La Repubblica - 14 Agosto 2023
di Enzo Bianchi
Nella mia vita attuale ancora rallegrata da molti incontri è alquanto facile, venire a sapere tutto di persone che, dopo averle ascoltate e lette, ormai in tarda età incontro e conosco personalmente nel grande dono di porre mano nella mano e poter praticare un’accoglienza intellettuale reciproca. È un’esperienza preziosa, forse possibile con tutte le sue grazie solo nella vecchiaia, di certo un dono che da un lato procura una gioia profonda, un piacere che è un piacere della vita, e dall’altro apre a una comunione che non si conosceva né si supponeva prima. Forse perché in questi incontri è presente tanta memoria per una vita lunga vissuta in moltissime situazioni che, confrontate e condivise, apportano profondità di sapienza.

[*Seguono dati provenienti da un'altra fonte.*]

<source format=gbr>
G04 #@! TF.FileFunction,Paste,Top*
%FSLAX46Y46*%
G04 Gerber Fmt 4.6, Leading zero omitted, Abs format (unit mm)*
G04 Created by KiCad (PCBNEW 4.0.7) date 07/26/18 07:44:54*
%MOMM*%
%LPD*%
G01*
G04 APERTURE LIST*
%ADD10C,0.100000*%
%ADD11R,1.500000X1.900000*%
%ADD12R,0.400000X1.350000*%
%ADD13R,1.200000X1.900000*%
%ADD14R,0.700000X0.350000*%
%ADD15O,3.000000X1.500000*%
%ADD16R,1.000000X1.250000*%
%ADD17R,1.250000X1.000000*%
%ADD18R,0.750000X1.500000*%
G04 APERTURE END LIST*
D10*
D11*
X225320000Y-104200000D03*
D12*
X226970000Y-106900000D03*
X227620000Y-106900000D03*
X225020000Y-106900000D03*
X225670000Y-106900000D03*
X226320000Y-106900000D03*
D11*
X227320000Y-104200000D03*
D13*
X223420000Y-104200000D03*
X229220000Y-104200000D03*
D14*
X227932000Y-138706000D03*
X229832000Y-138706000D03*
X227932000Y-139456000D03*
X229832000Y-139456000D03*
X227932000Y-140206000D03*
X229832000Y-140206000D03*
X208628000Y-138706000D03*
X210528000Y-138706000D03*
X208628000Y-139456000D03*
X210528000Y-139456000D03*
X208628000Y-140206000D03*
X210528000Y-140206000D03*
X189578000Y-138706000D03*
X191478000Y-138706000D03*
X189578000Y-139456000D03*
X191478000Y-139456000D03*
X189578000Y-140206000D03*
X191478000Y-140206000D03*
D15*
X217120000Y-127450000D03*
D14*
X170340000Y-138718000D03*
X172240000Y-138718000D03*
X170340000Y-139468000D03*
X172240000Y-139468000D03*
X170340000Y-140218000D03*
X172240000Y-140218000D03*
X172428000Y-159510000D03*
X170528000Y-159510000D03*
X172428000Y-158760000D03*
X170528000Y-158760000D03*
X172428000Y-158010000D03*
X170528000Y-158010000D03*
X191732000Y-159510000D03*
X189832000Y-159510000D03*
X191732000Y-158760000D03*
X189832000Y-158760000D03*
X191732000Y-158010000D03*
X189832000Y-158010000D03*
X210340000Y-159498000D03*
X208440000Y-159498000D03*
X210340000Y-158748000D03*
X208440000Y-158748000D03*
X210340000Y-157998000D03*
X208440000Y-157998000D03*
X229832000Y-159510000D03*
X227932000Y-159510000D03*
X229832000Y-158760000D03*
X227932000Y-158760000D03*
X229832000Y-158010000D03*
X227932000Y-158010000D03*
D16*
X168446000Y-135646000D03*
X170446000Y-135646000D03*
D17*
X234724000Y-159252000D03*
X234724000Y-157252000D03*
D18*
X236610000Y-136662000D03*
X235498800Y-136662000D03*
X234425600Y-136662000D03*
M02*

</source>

Certo per me è un tema del pensiero la grande presenza di sconfitti nella mia generazione. So che “sconfitto” è un attributo impronunciabile, che non va applicato a una persona, ma in verità sempre constatiamo la presenza di sconfitti e forse quando si è anziani il loro numero sembra aumentare…

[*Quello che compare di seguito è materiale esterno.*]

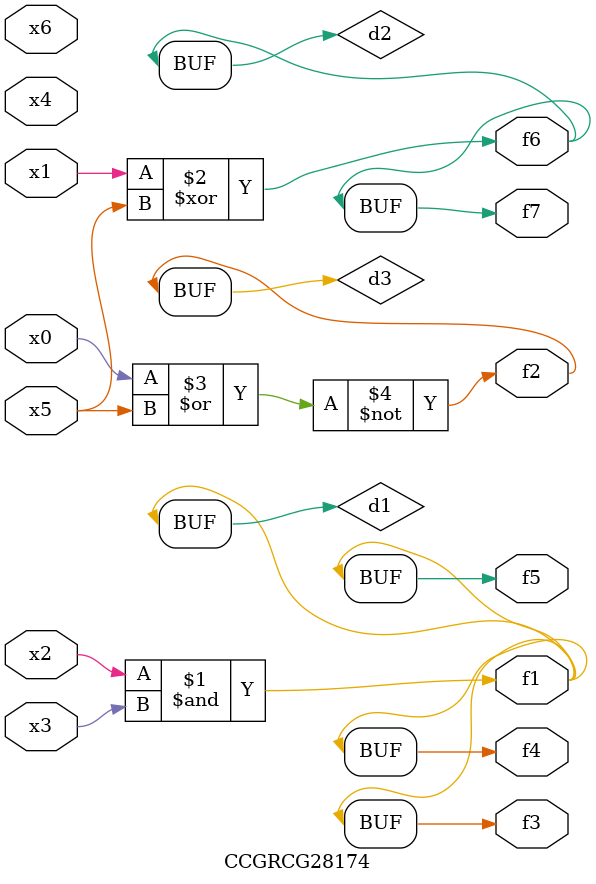
<source format=v>
module CCGRCG28174(
	input x0, x1, x2, x3, x4, x5, x6,
	output f1, f2, f3, f4, f5, f6, f7
);

	wire d1, d2, d3;

	and (d1, x2, x3);
	xor (d2, x1, x5);
	nor (d3, x0, x5);
	assign f1 = d1;
	assign f2 = d3;
	assign f3 = d1;
	assign f4 = d1;
	assign f5 = d1;
	assign f6 = d2;
	assign f7 = d2;
endmodule

</source>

Da tutti la sconfitta viene rievocata come un evento doloroso e tuttavia assunto. Massimo Cacciari, in un’intelligente intervista pubblicata sull’Unità il 10 agosto 2023, confessa come per lui e la sua generazione (Giorgio Agamben, Roberto Esposito, Mario Tronti, ecc.) artefice di un discorso politico fortemente elaborato, dopo alcuni lampanti e importanti risultati si sia manifestata la sconfitta. Attenzione, fu una sconfitta, non una resa, e non fu neanche uno smentire se stessi per passare all’avversario. Certamente quella generazione è fallita e lo stesso si può dire anche di altre. E la sconfitta scuote la sicurezza del progetto, porta e incute scoraggiamento. Ma proprio per poter essere sconfitta e non resa incondizionata deve essere elaborata, rendendo più acuto il pensiero e più resistenti alla celebrazione del vincitore. La sconfitta deve confermare e rinsaldare per poter preparare a un successivo urto altre menti senza mai cedere al pensiero unico che, invece, impedisce sempre di vedersi sconfitti. Perché in tale cedimento vengono meno il rigore, il senso della giustizia, e giorno dopo giorno si cancella il pensiero antico, si acquietano le domande di quelli che con insistenza chiedevano: perché?

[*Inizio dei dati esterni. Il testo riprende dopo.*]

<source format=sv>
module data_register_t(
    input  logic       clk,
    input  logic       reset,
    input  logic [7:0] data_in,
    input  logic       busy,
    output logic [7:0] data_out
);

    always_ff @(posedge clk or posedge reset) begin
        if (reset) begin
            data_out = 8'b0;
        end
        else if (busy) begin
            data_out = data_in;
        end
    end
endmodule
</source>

Ed è significativo che la presenza degli sconfitti abbondi anche nella chiesa. Non la si vuole vedere, non le si vuole dare voce e l’afasia certamente fa parte della patologia. Testa tuttavia vero che molti nella chiesa non hanno più speranza per il suo futuro, non credono più al “sogno” (lo chiamano così) di Giovanni XXIII espresso nel Concilio. Ma quando viene meno la speranza, viene meno la fede e si raffredda la carità, della chiesa che cosa resta?
Eppure risultare sconfitti non significa avere torto o aver visto male! Diceva Abba Pambo a Giovanni che piangeva perché sconfitto dal demonio: “Se sei nella sconfitta allora hai intrapreso la vita cristiana!”.
Ai tanti che si credono sconfitti in questa Italia di oggi mai dire: “Siete fuori”, e sotto la cenere la brace riprenderà ancora.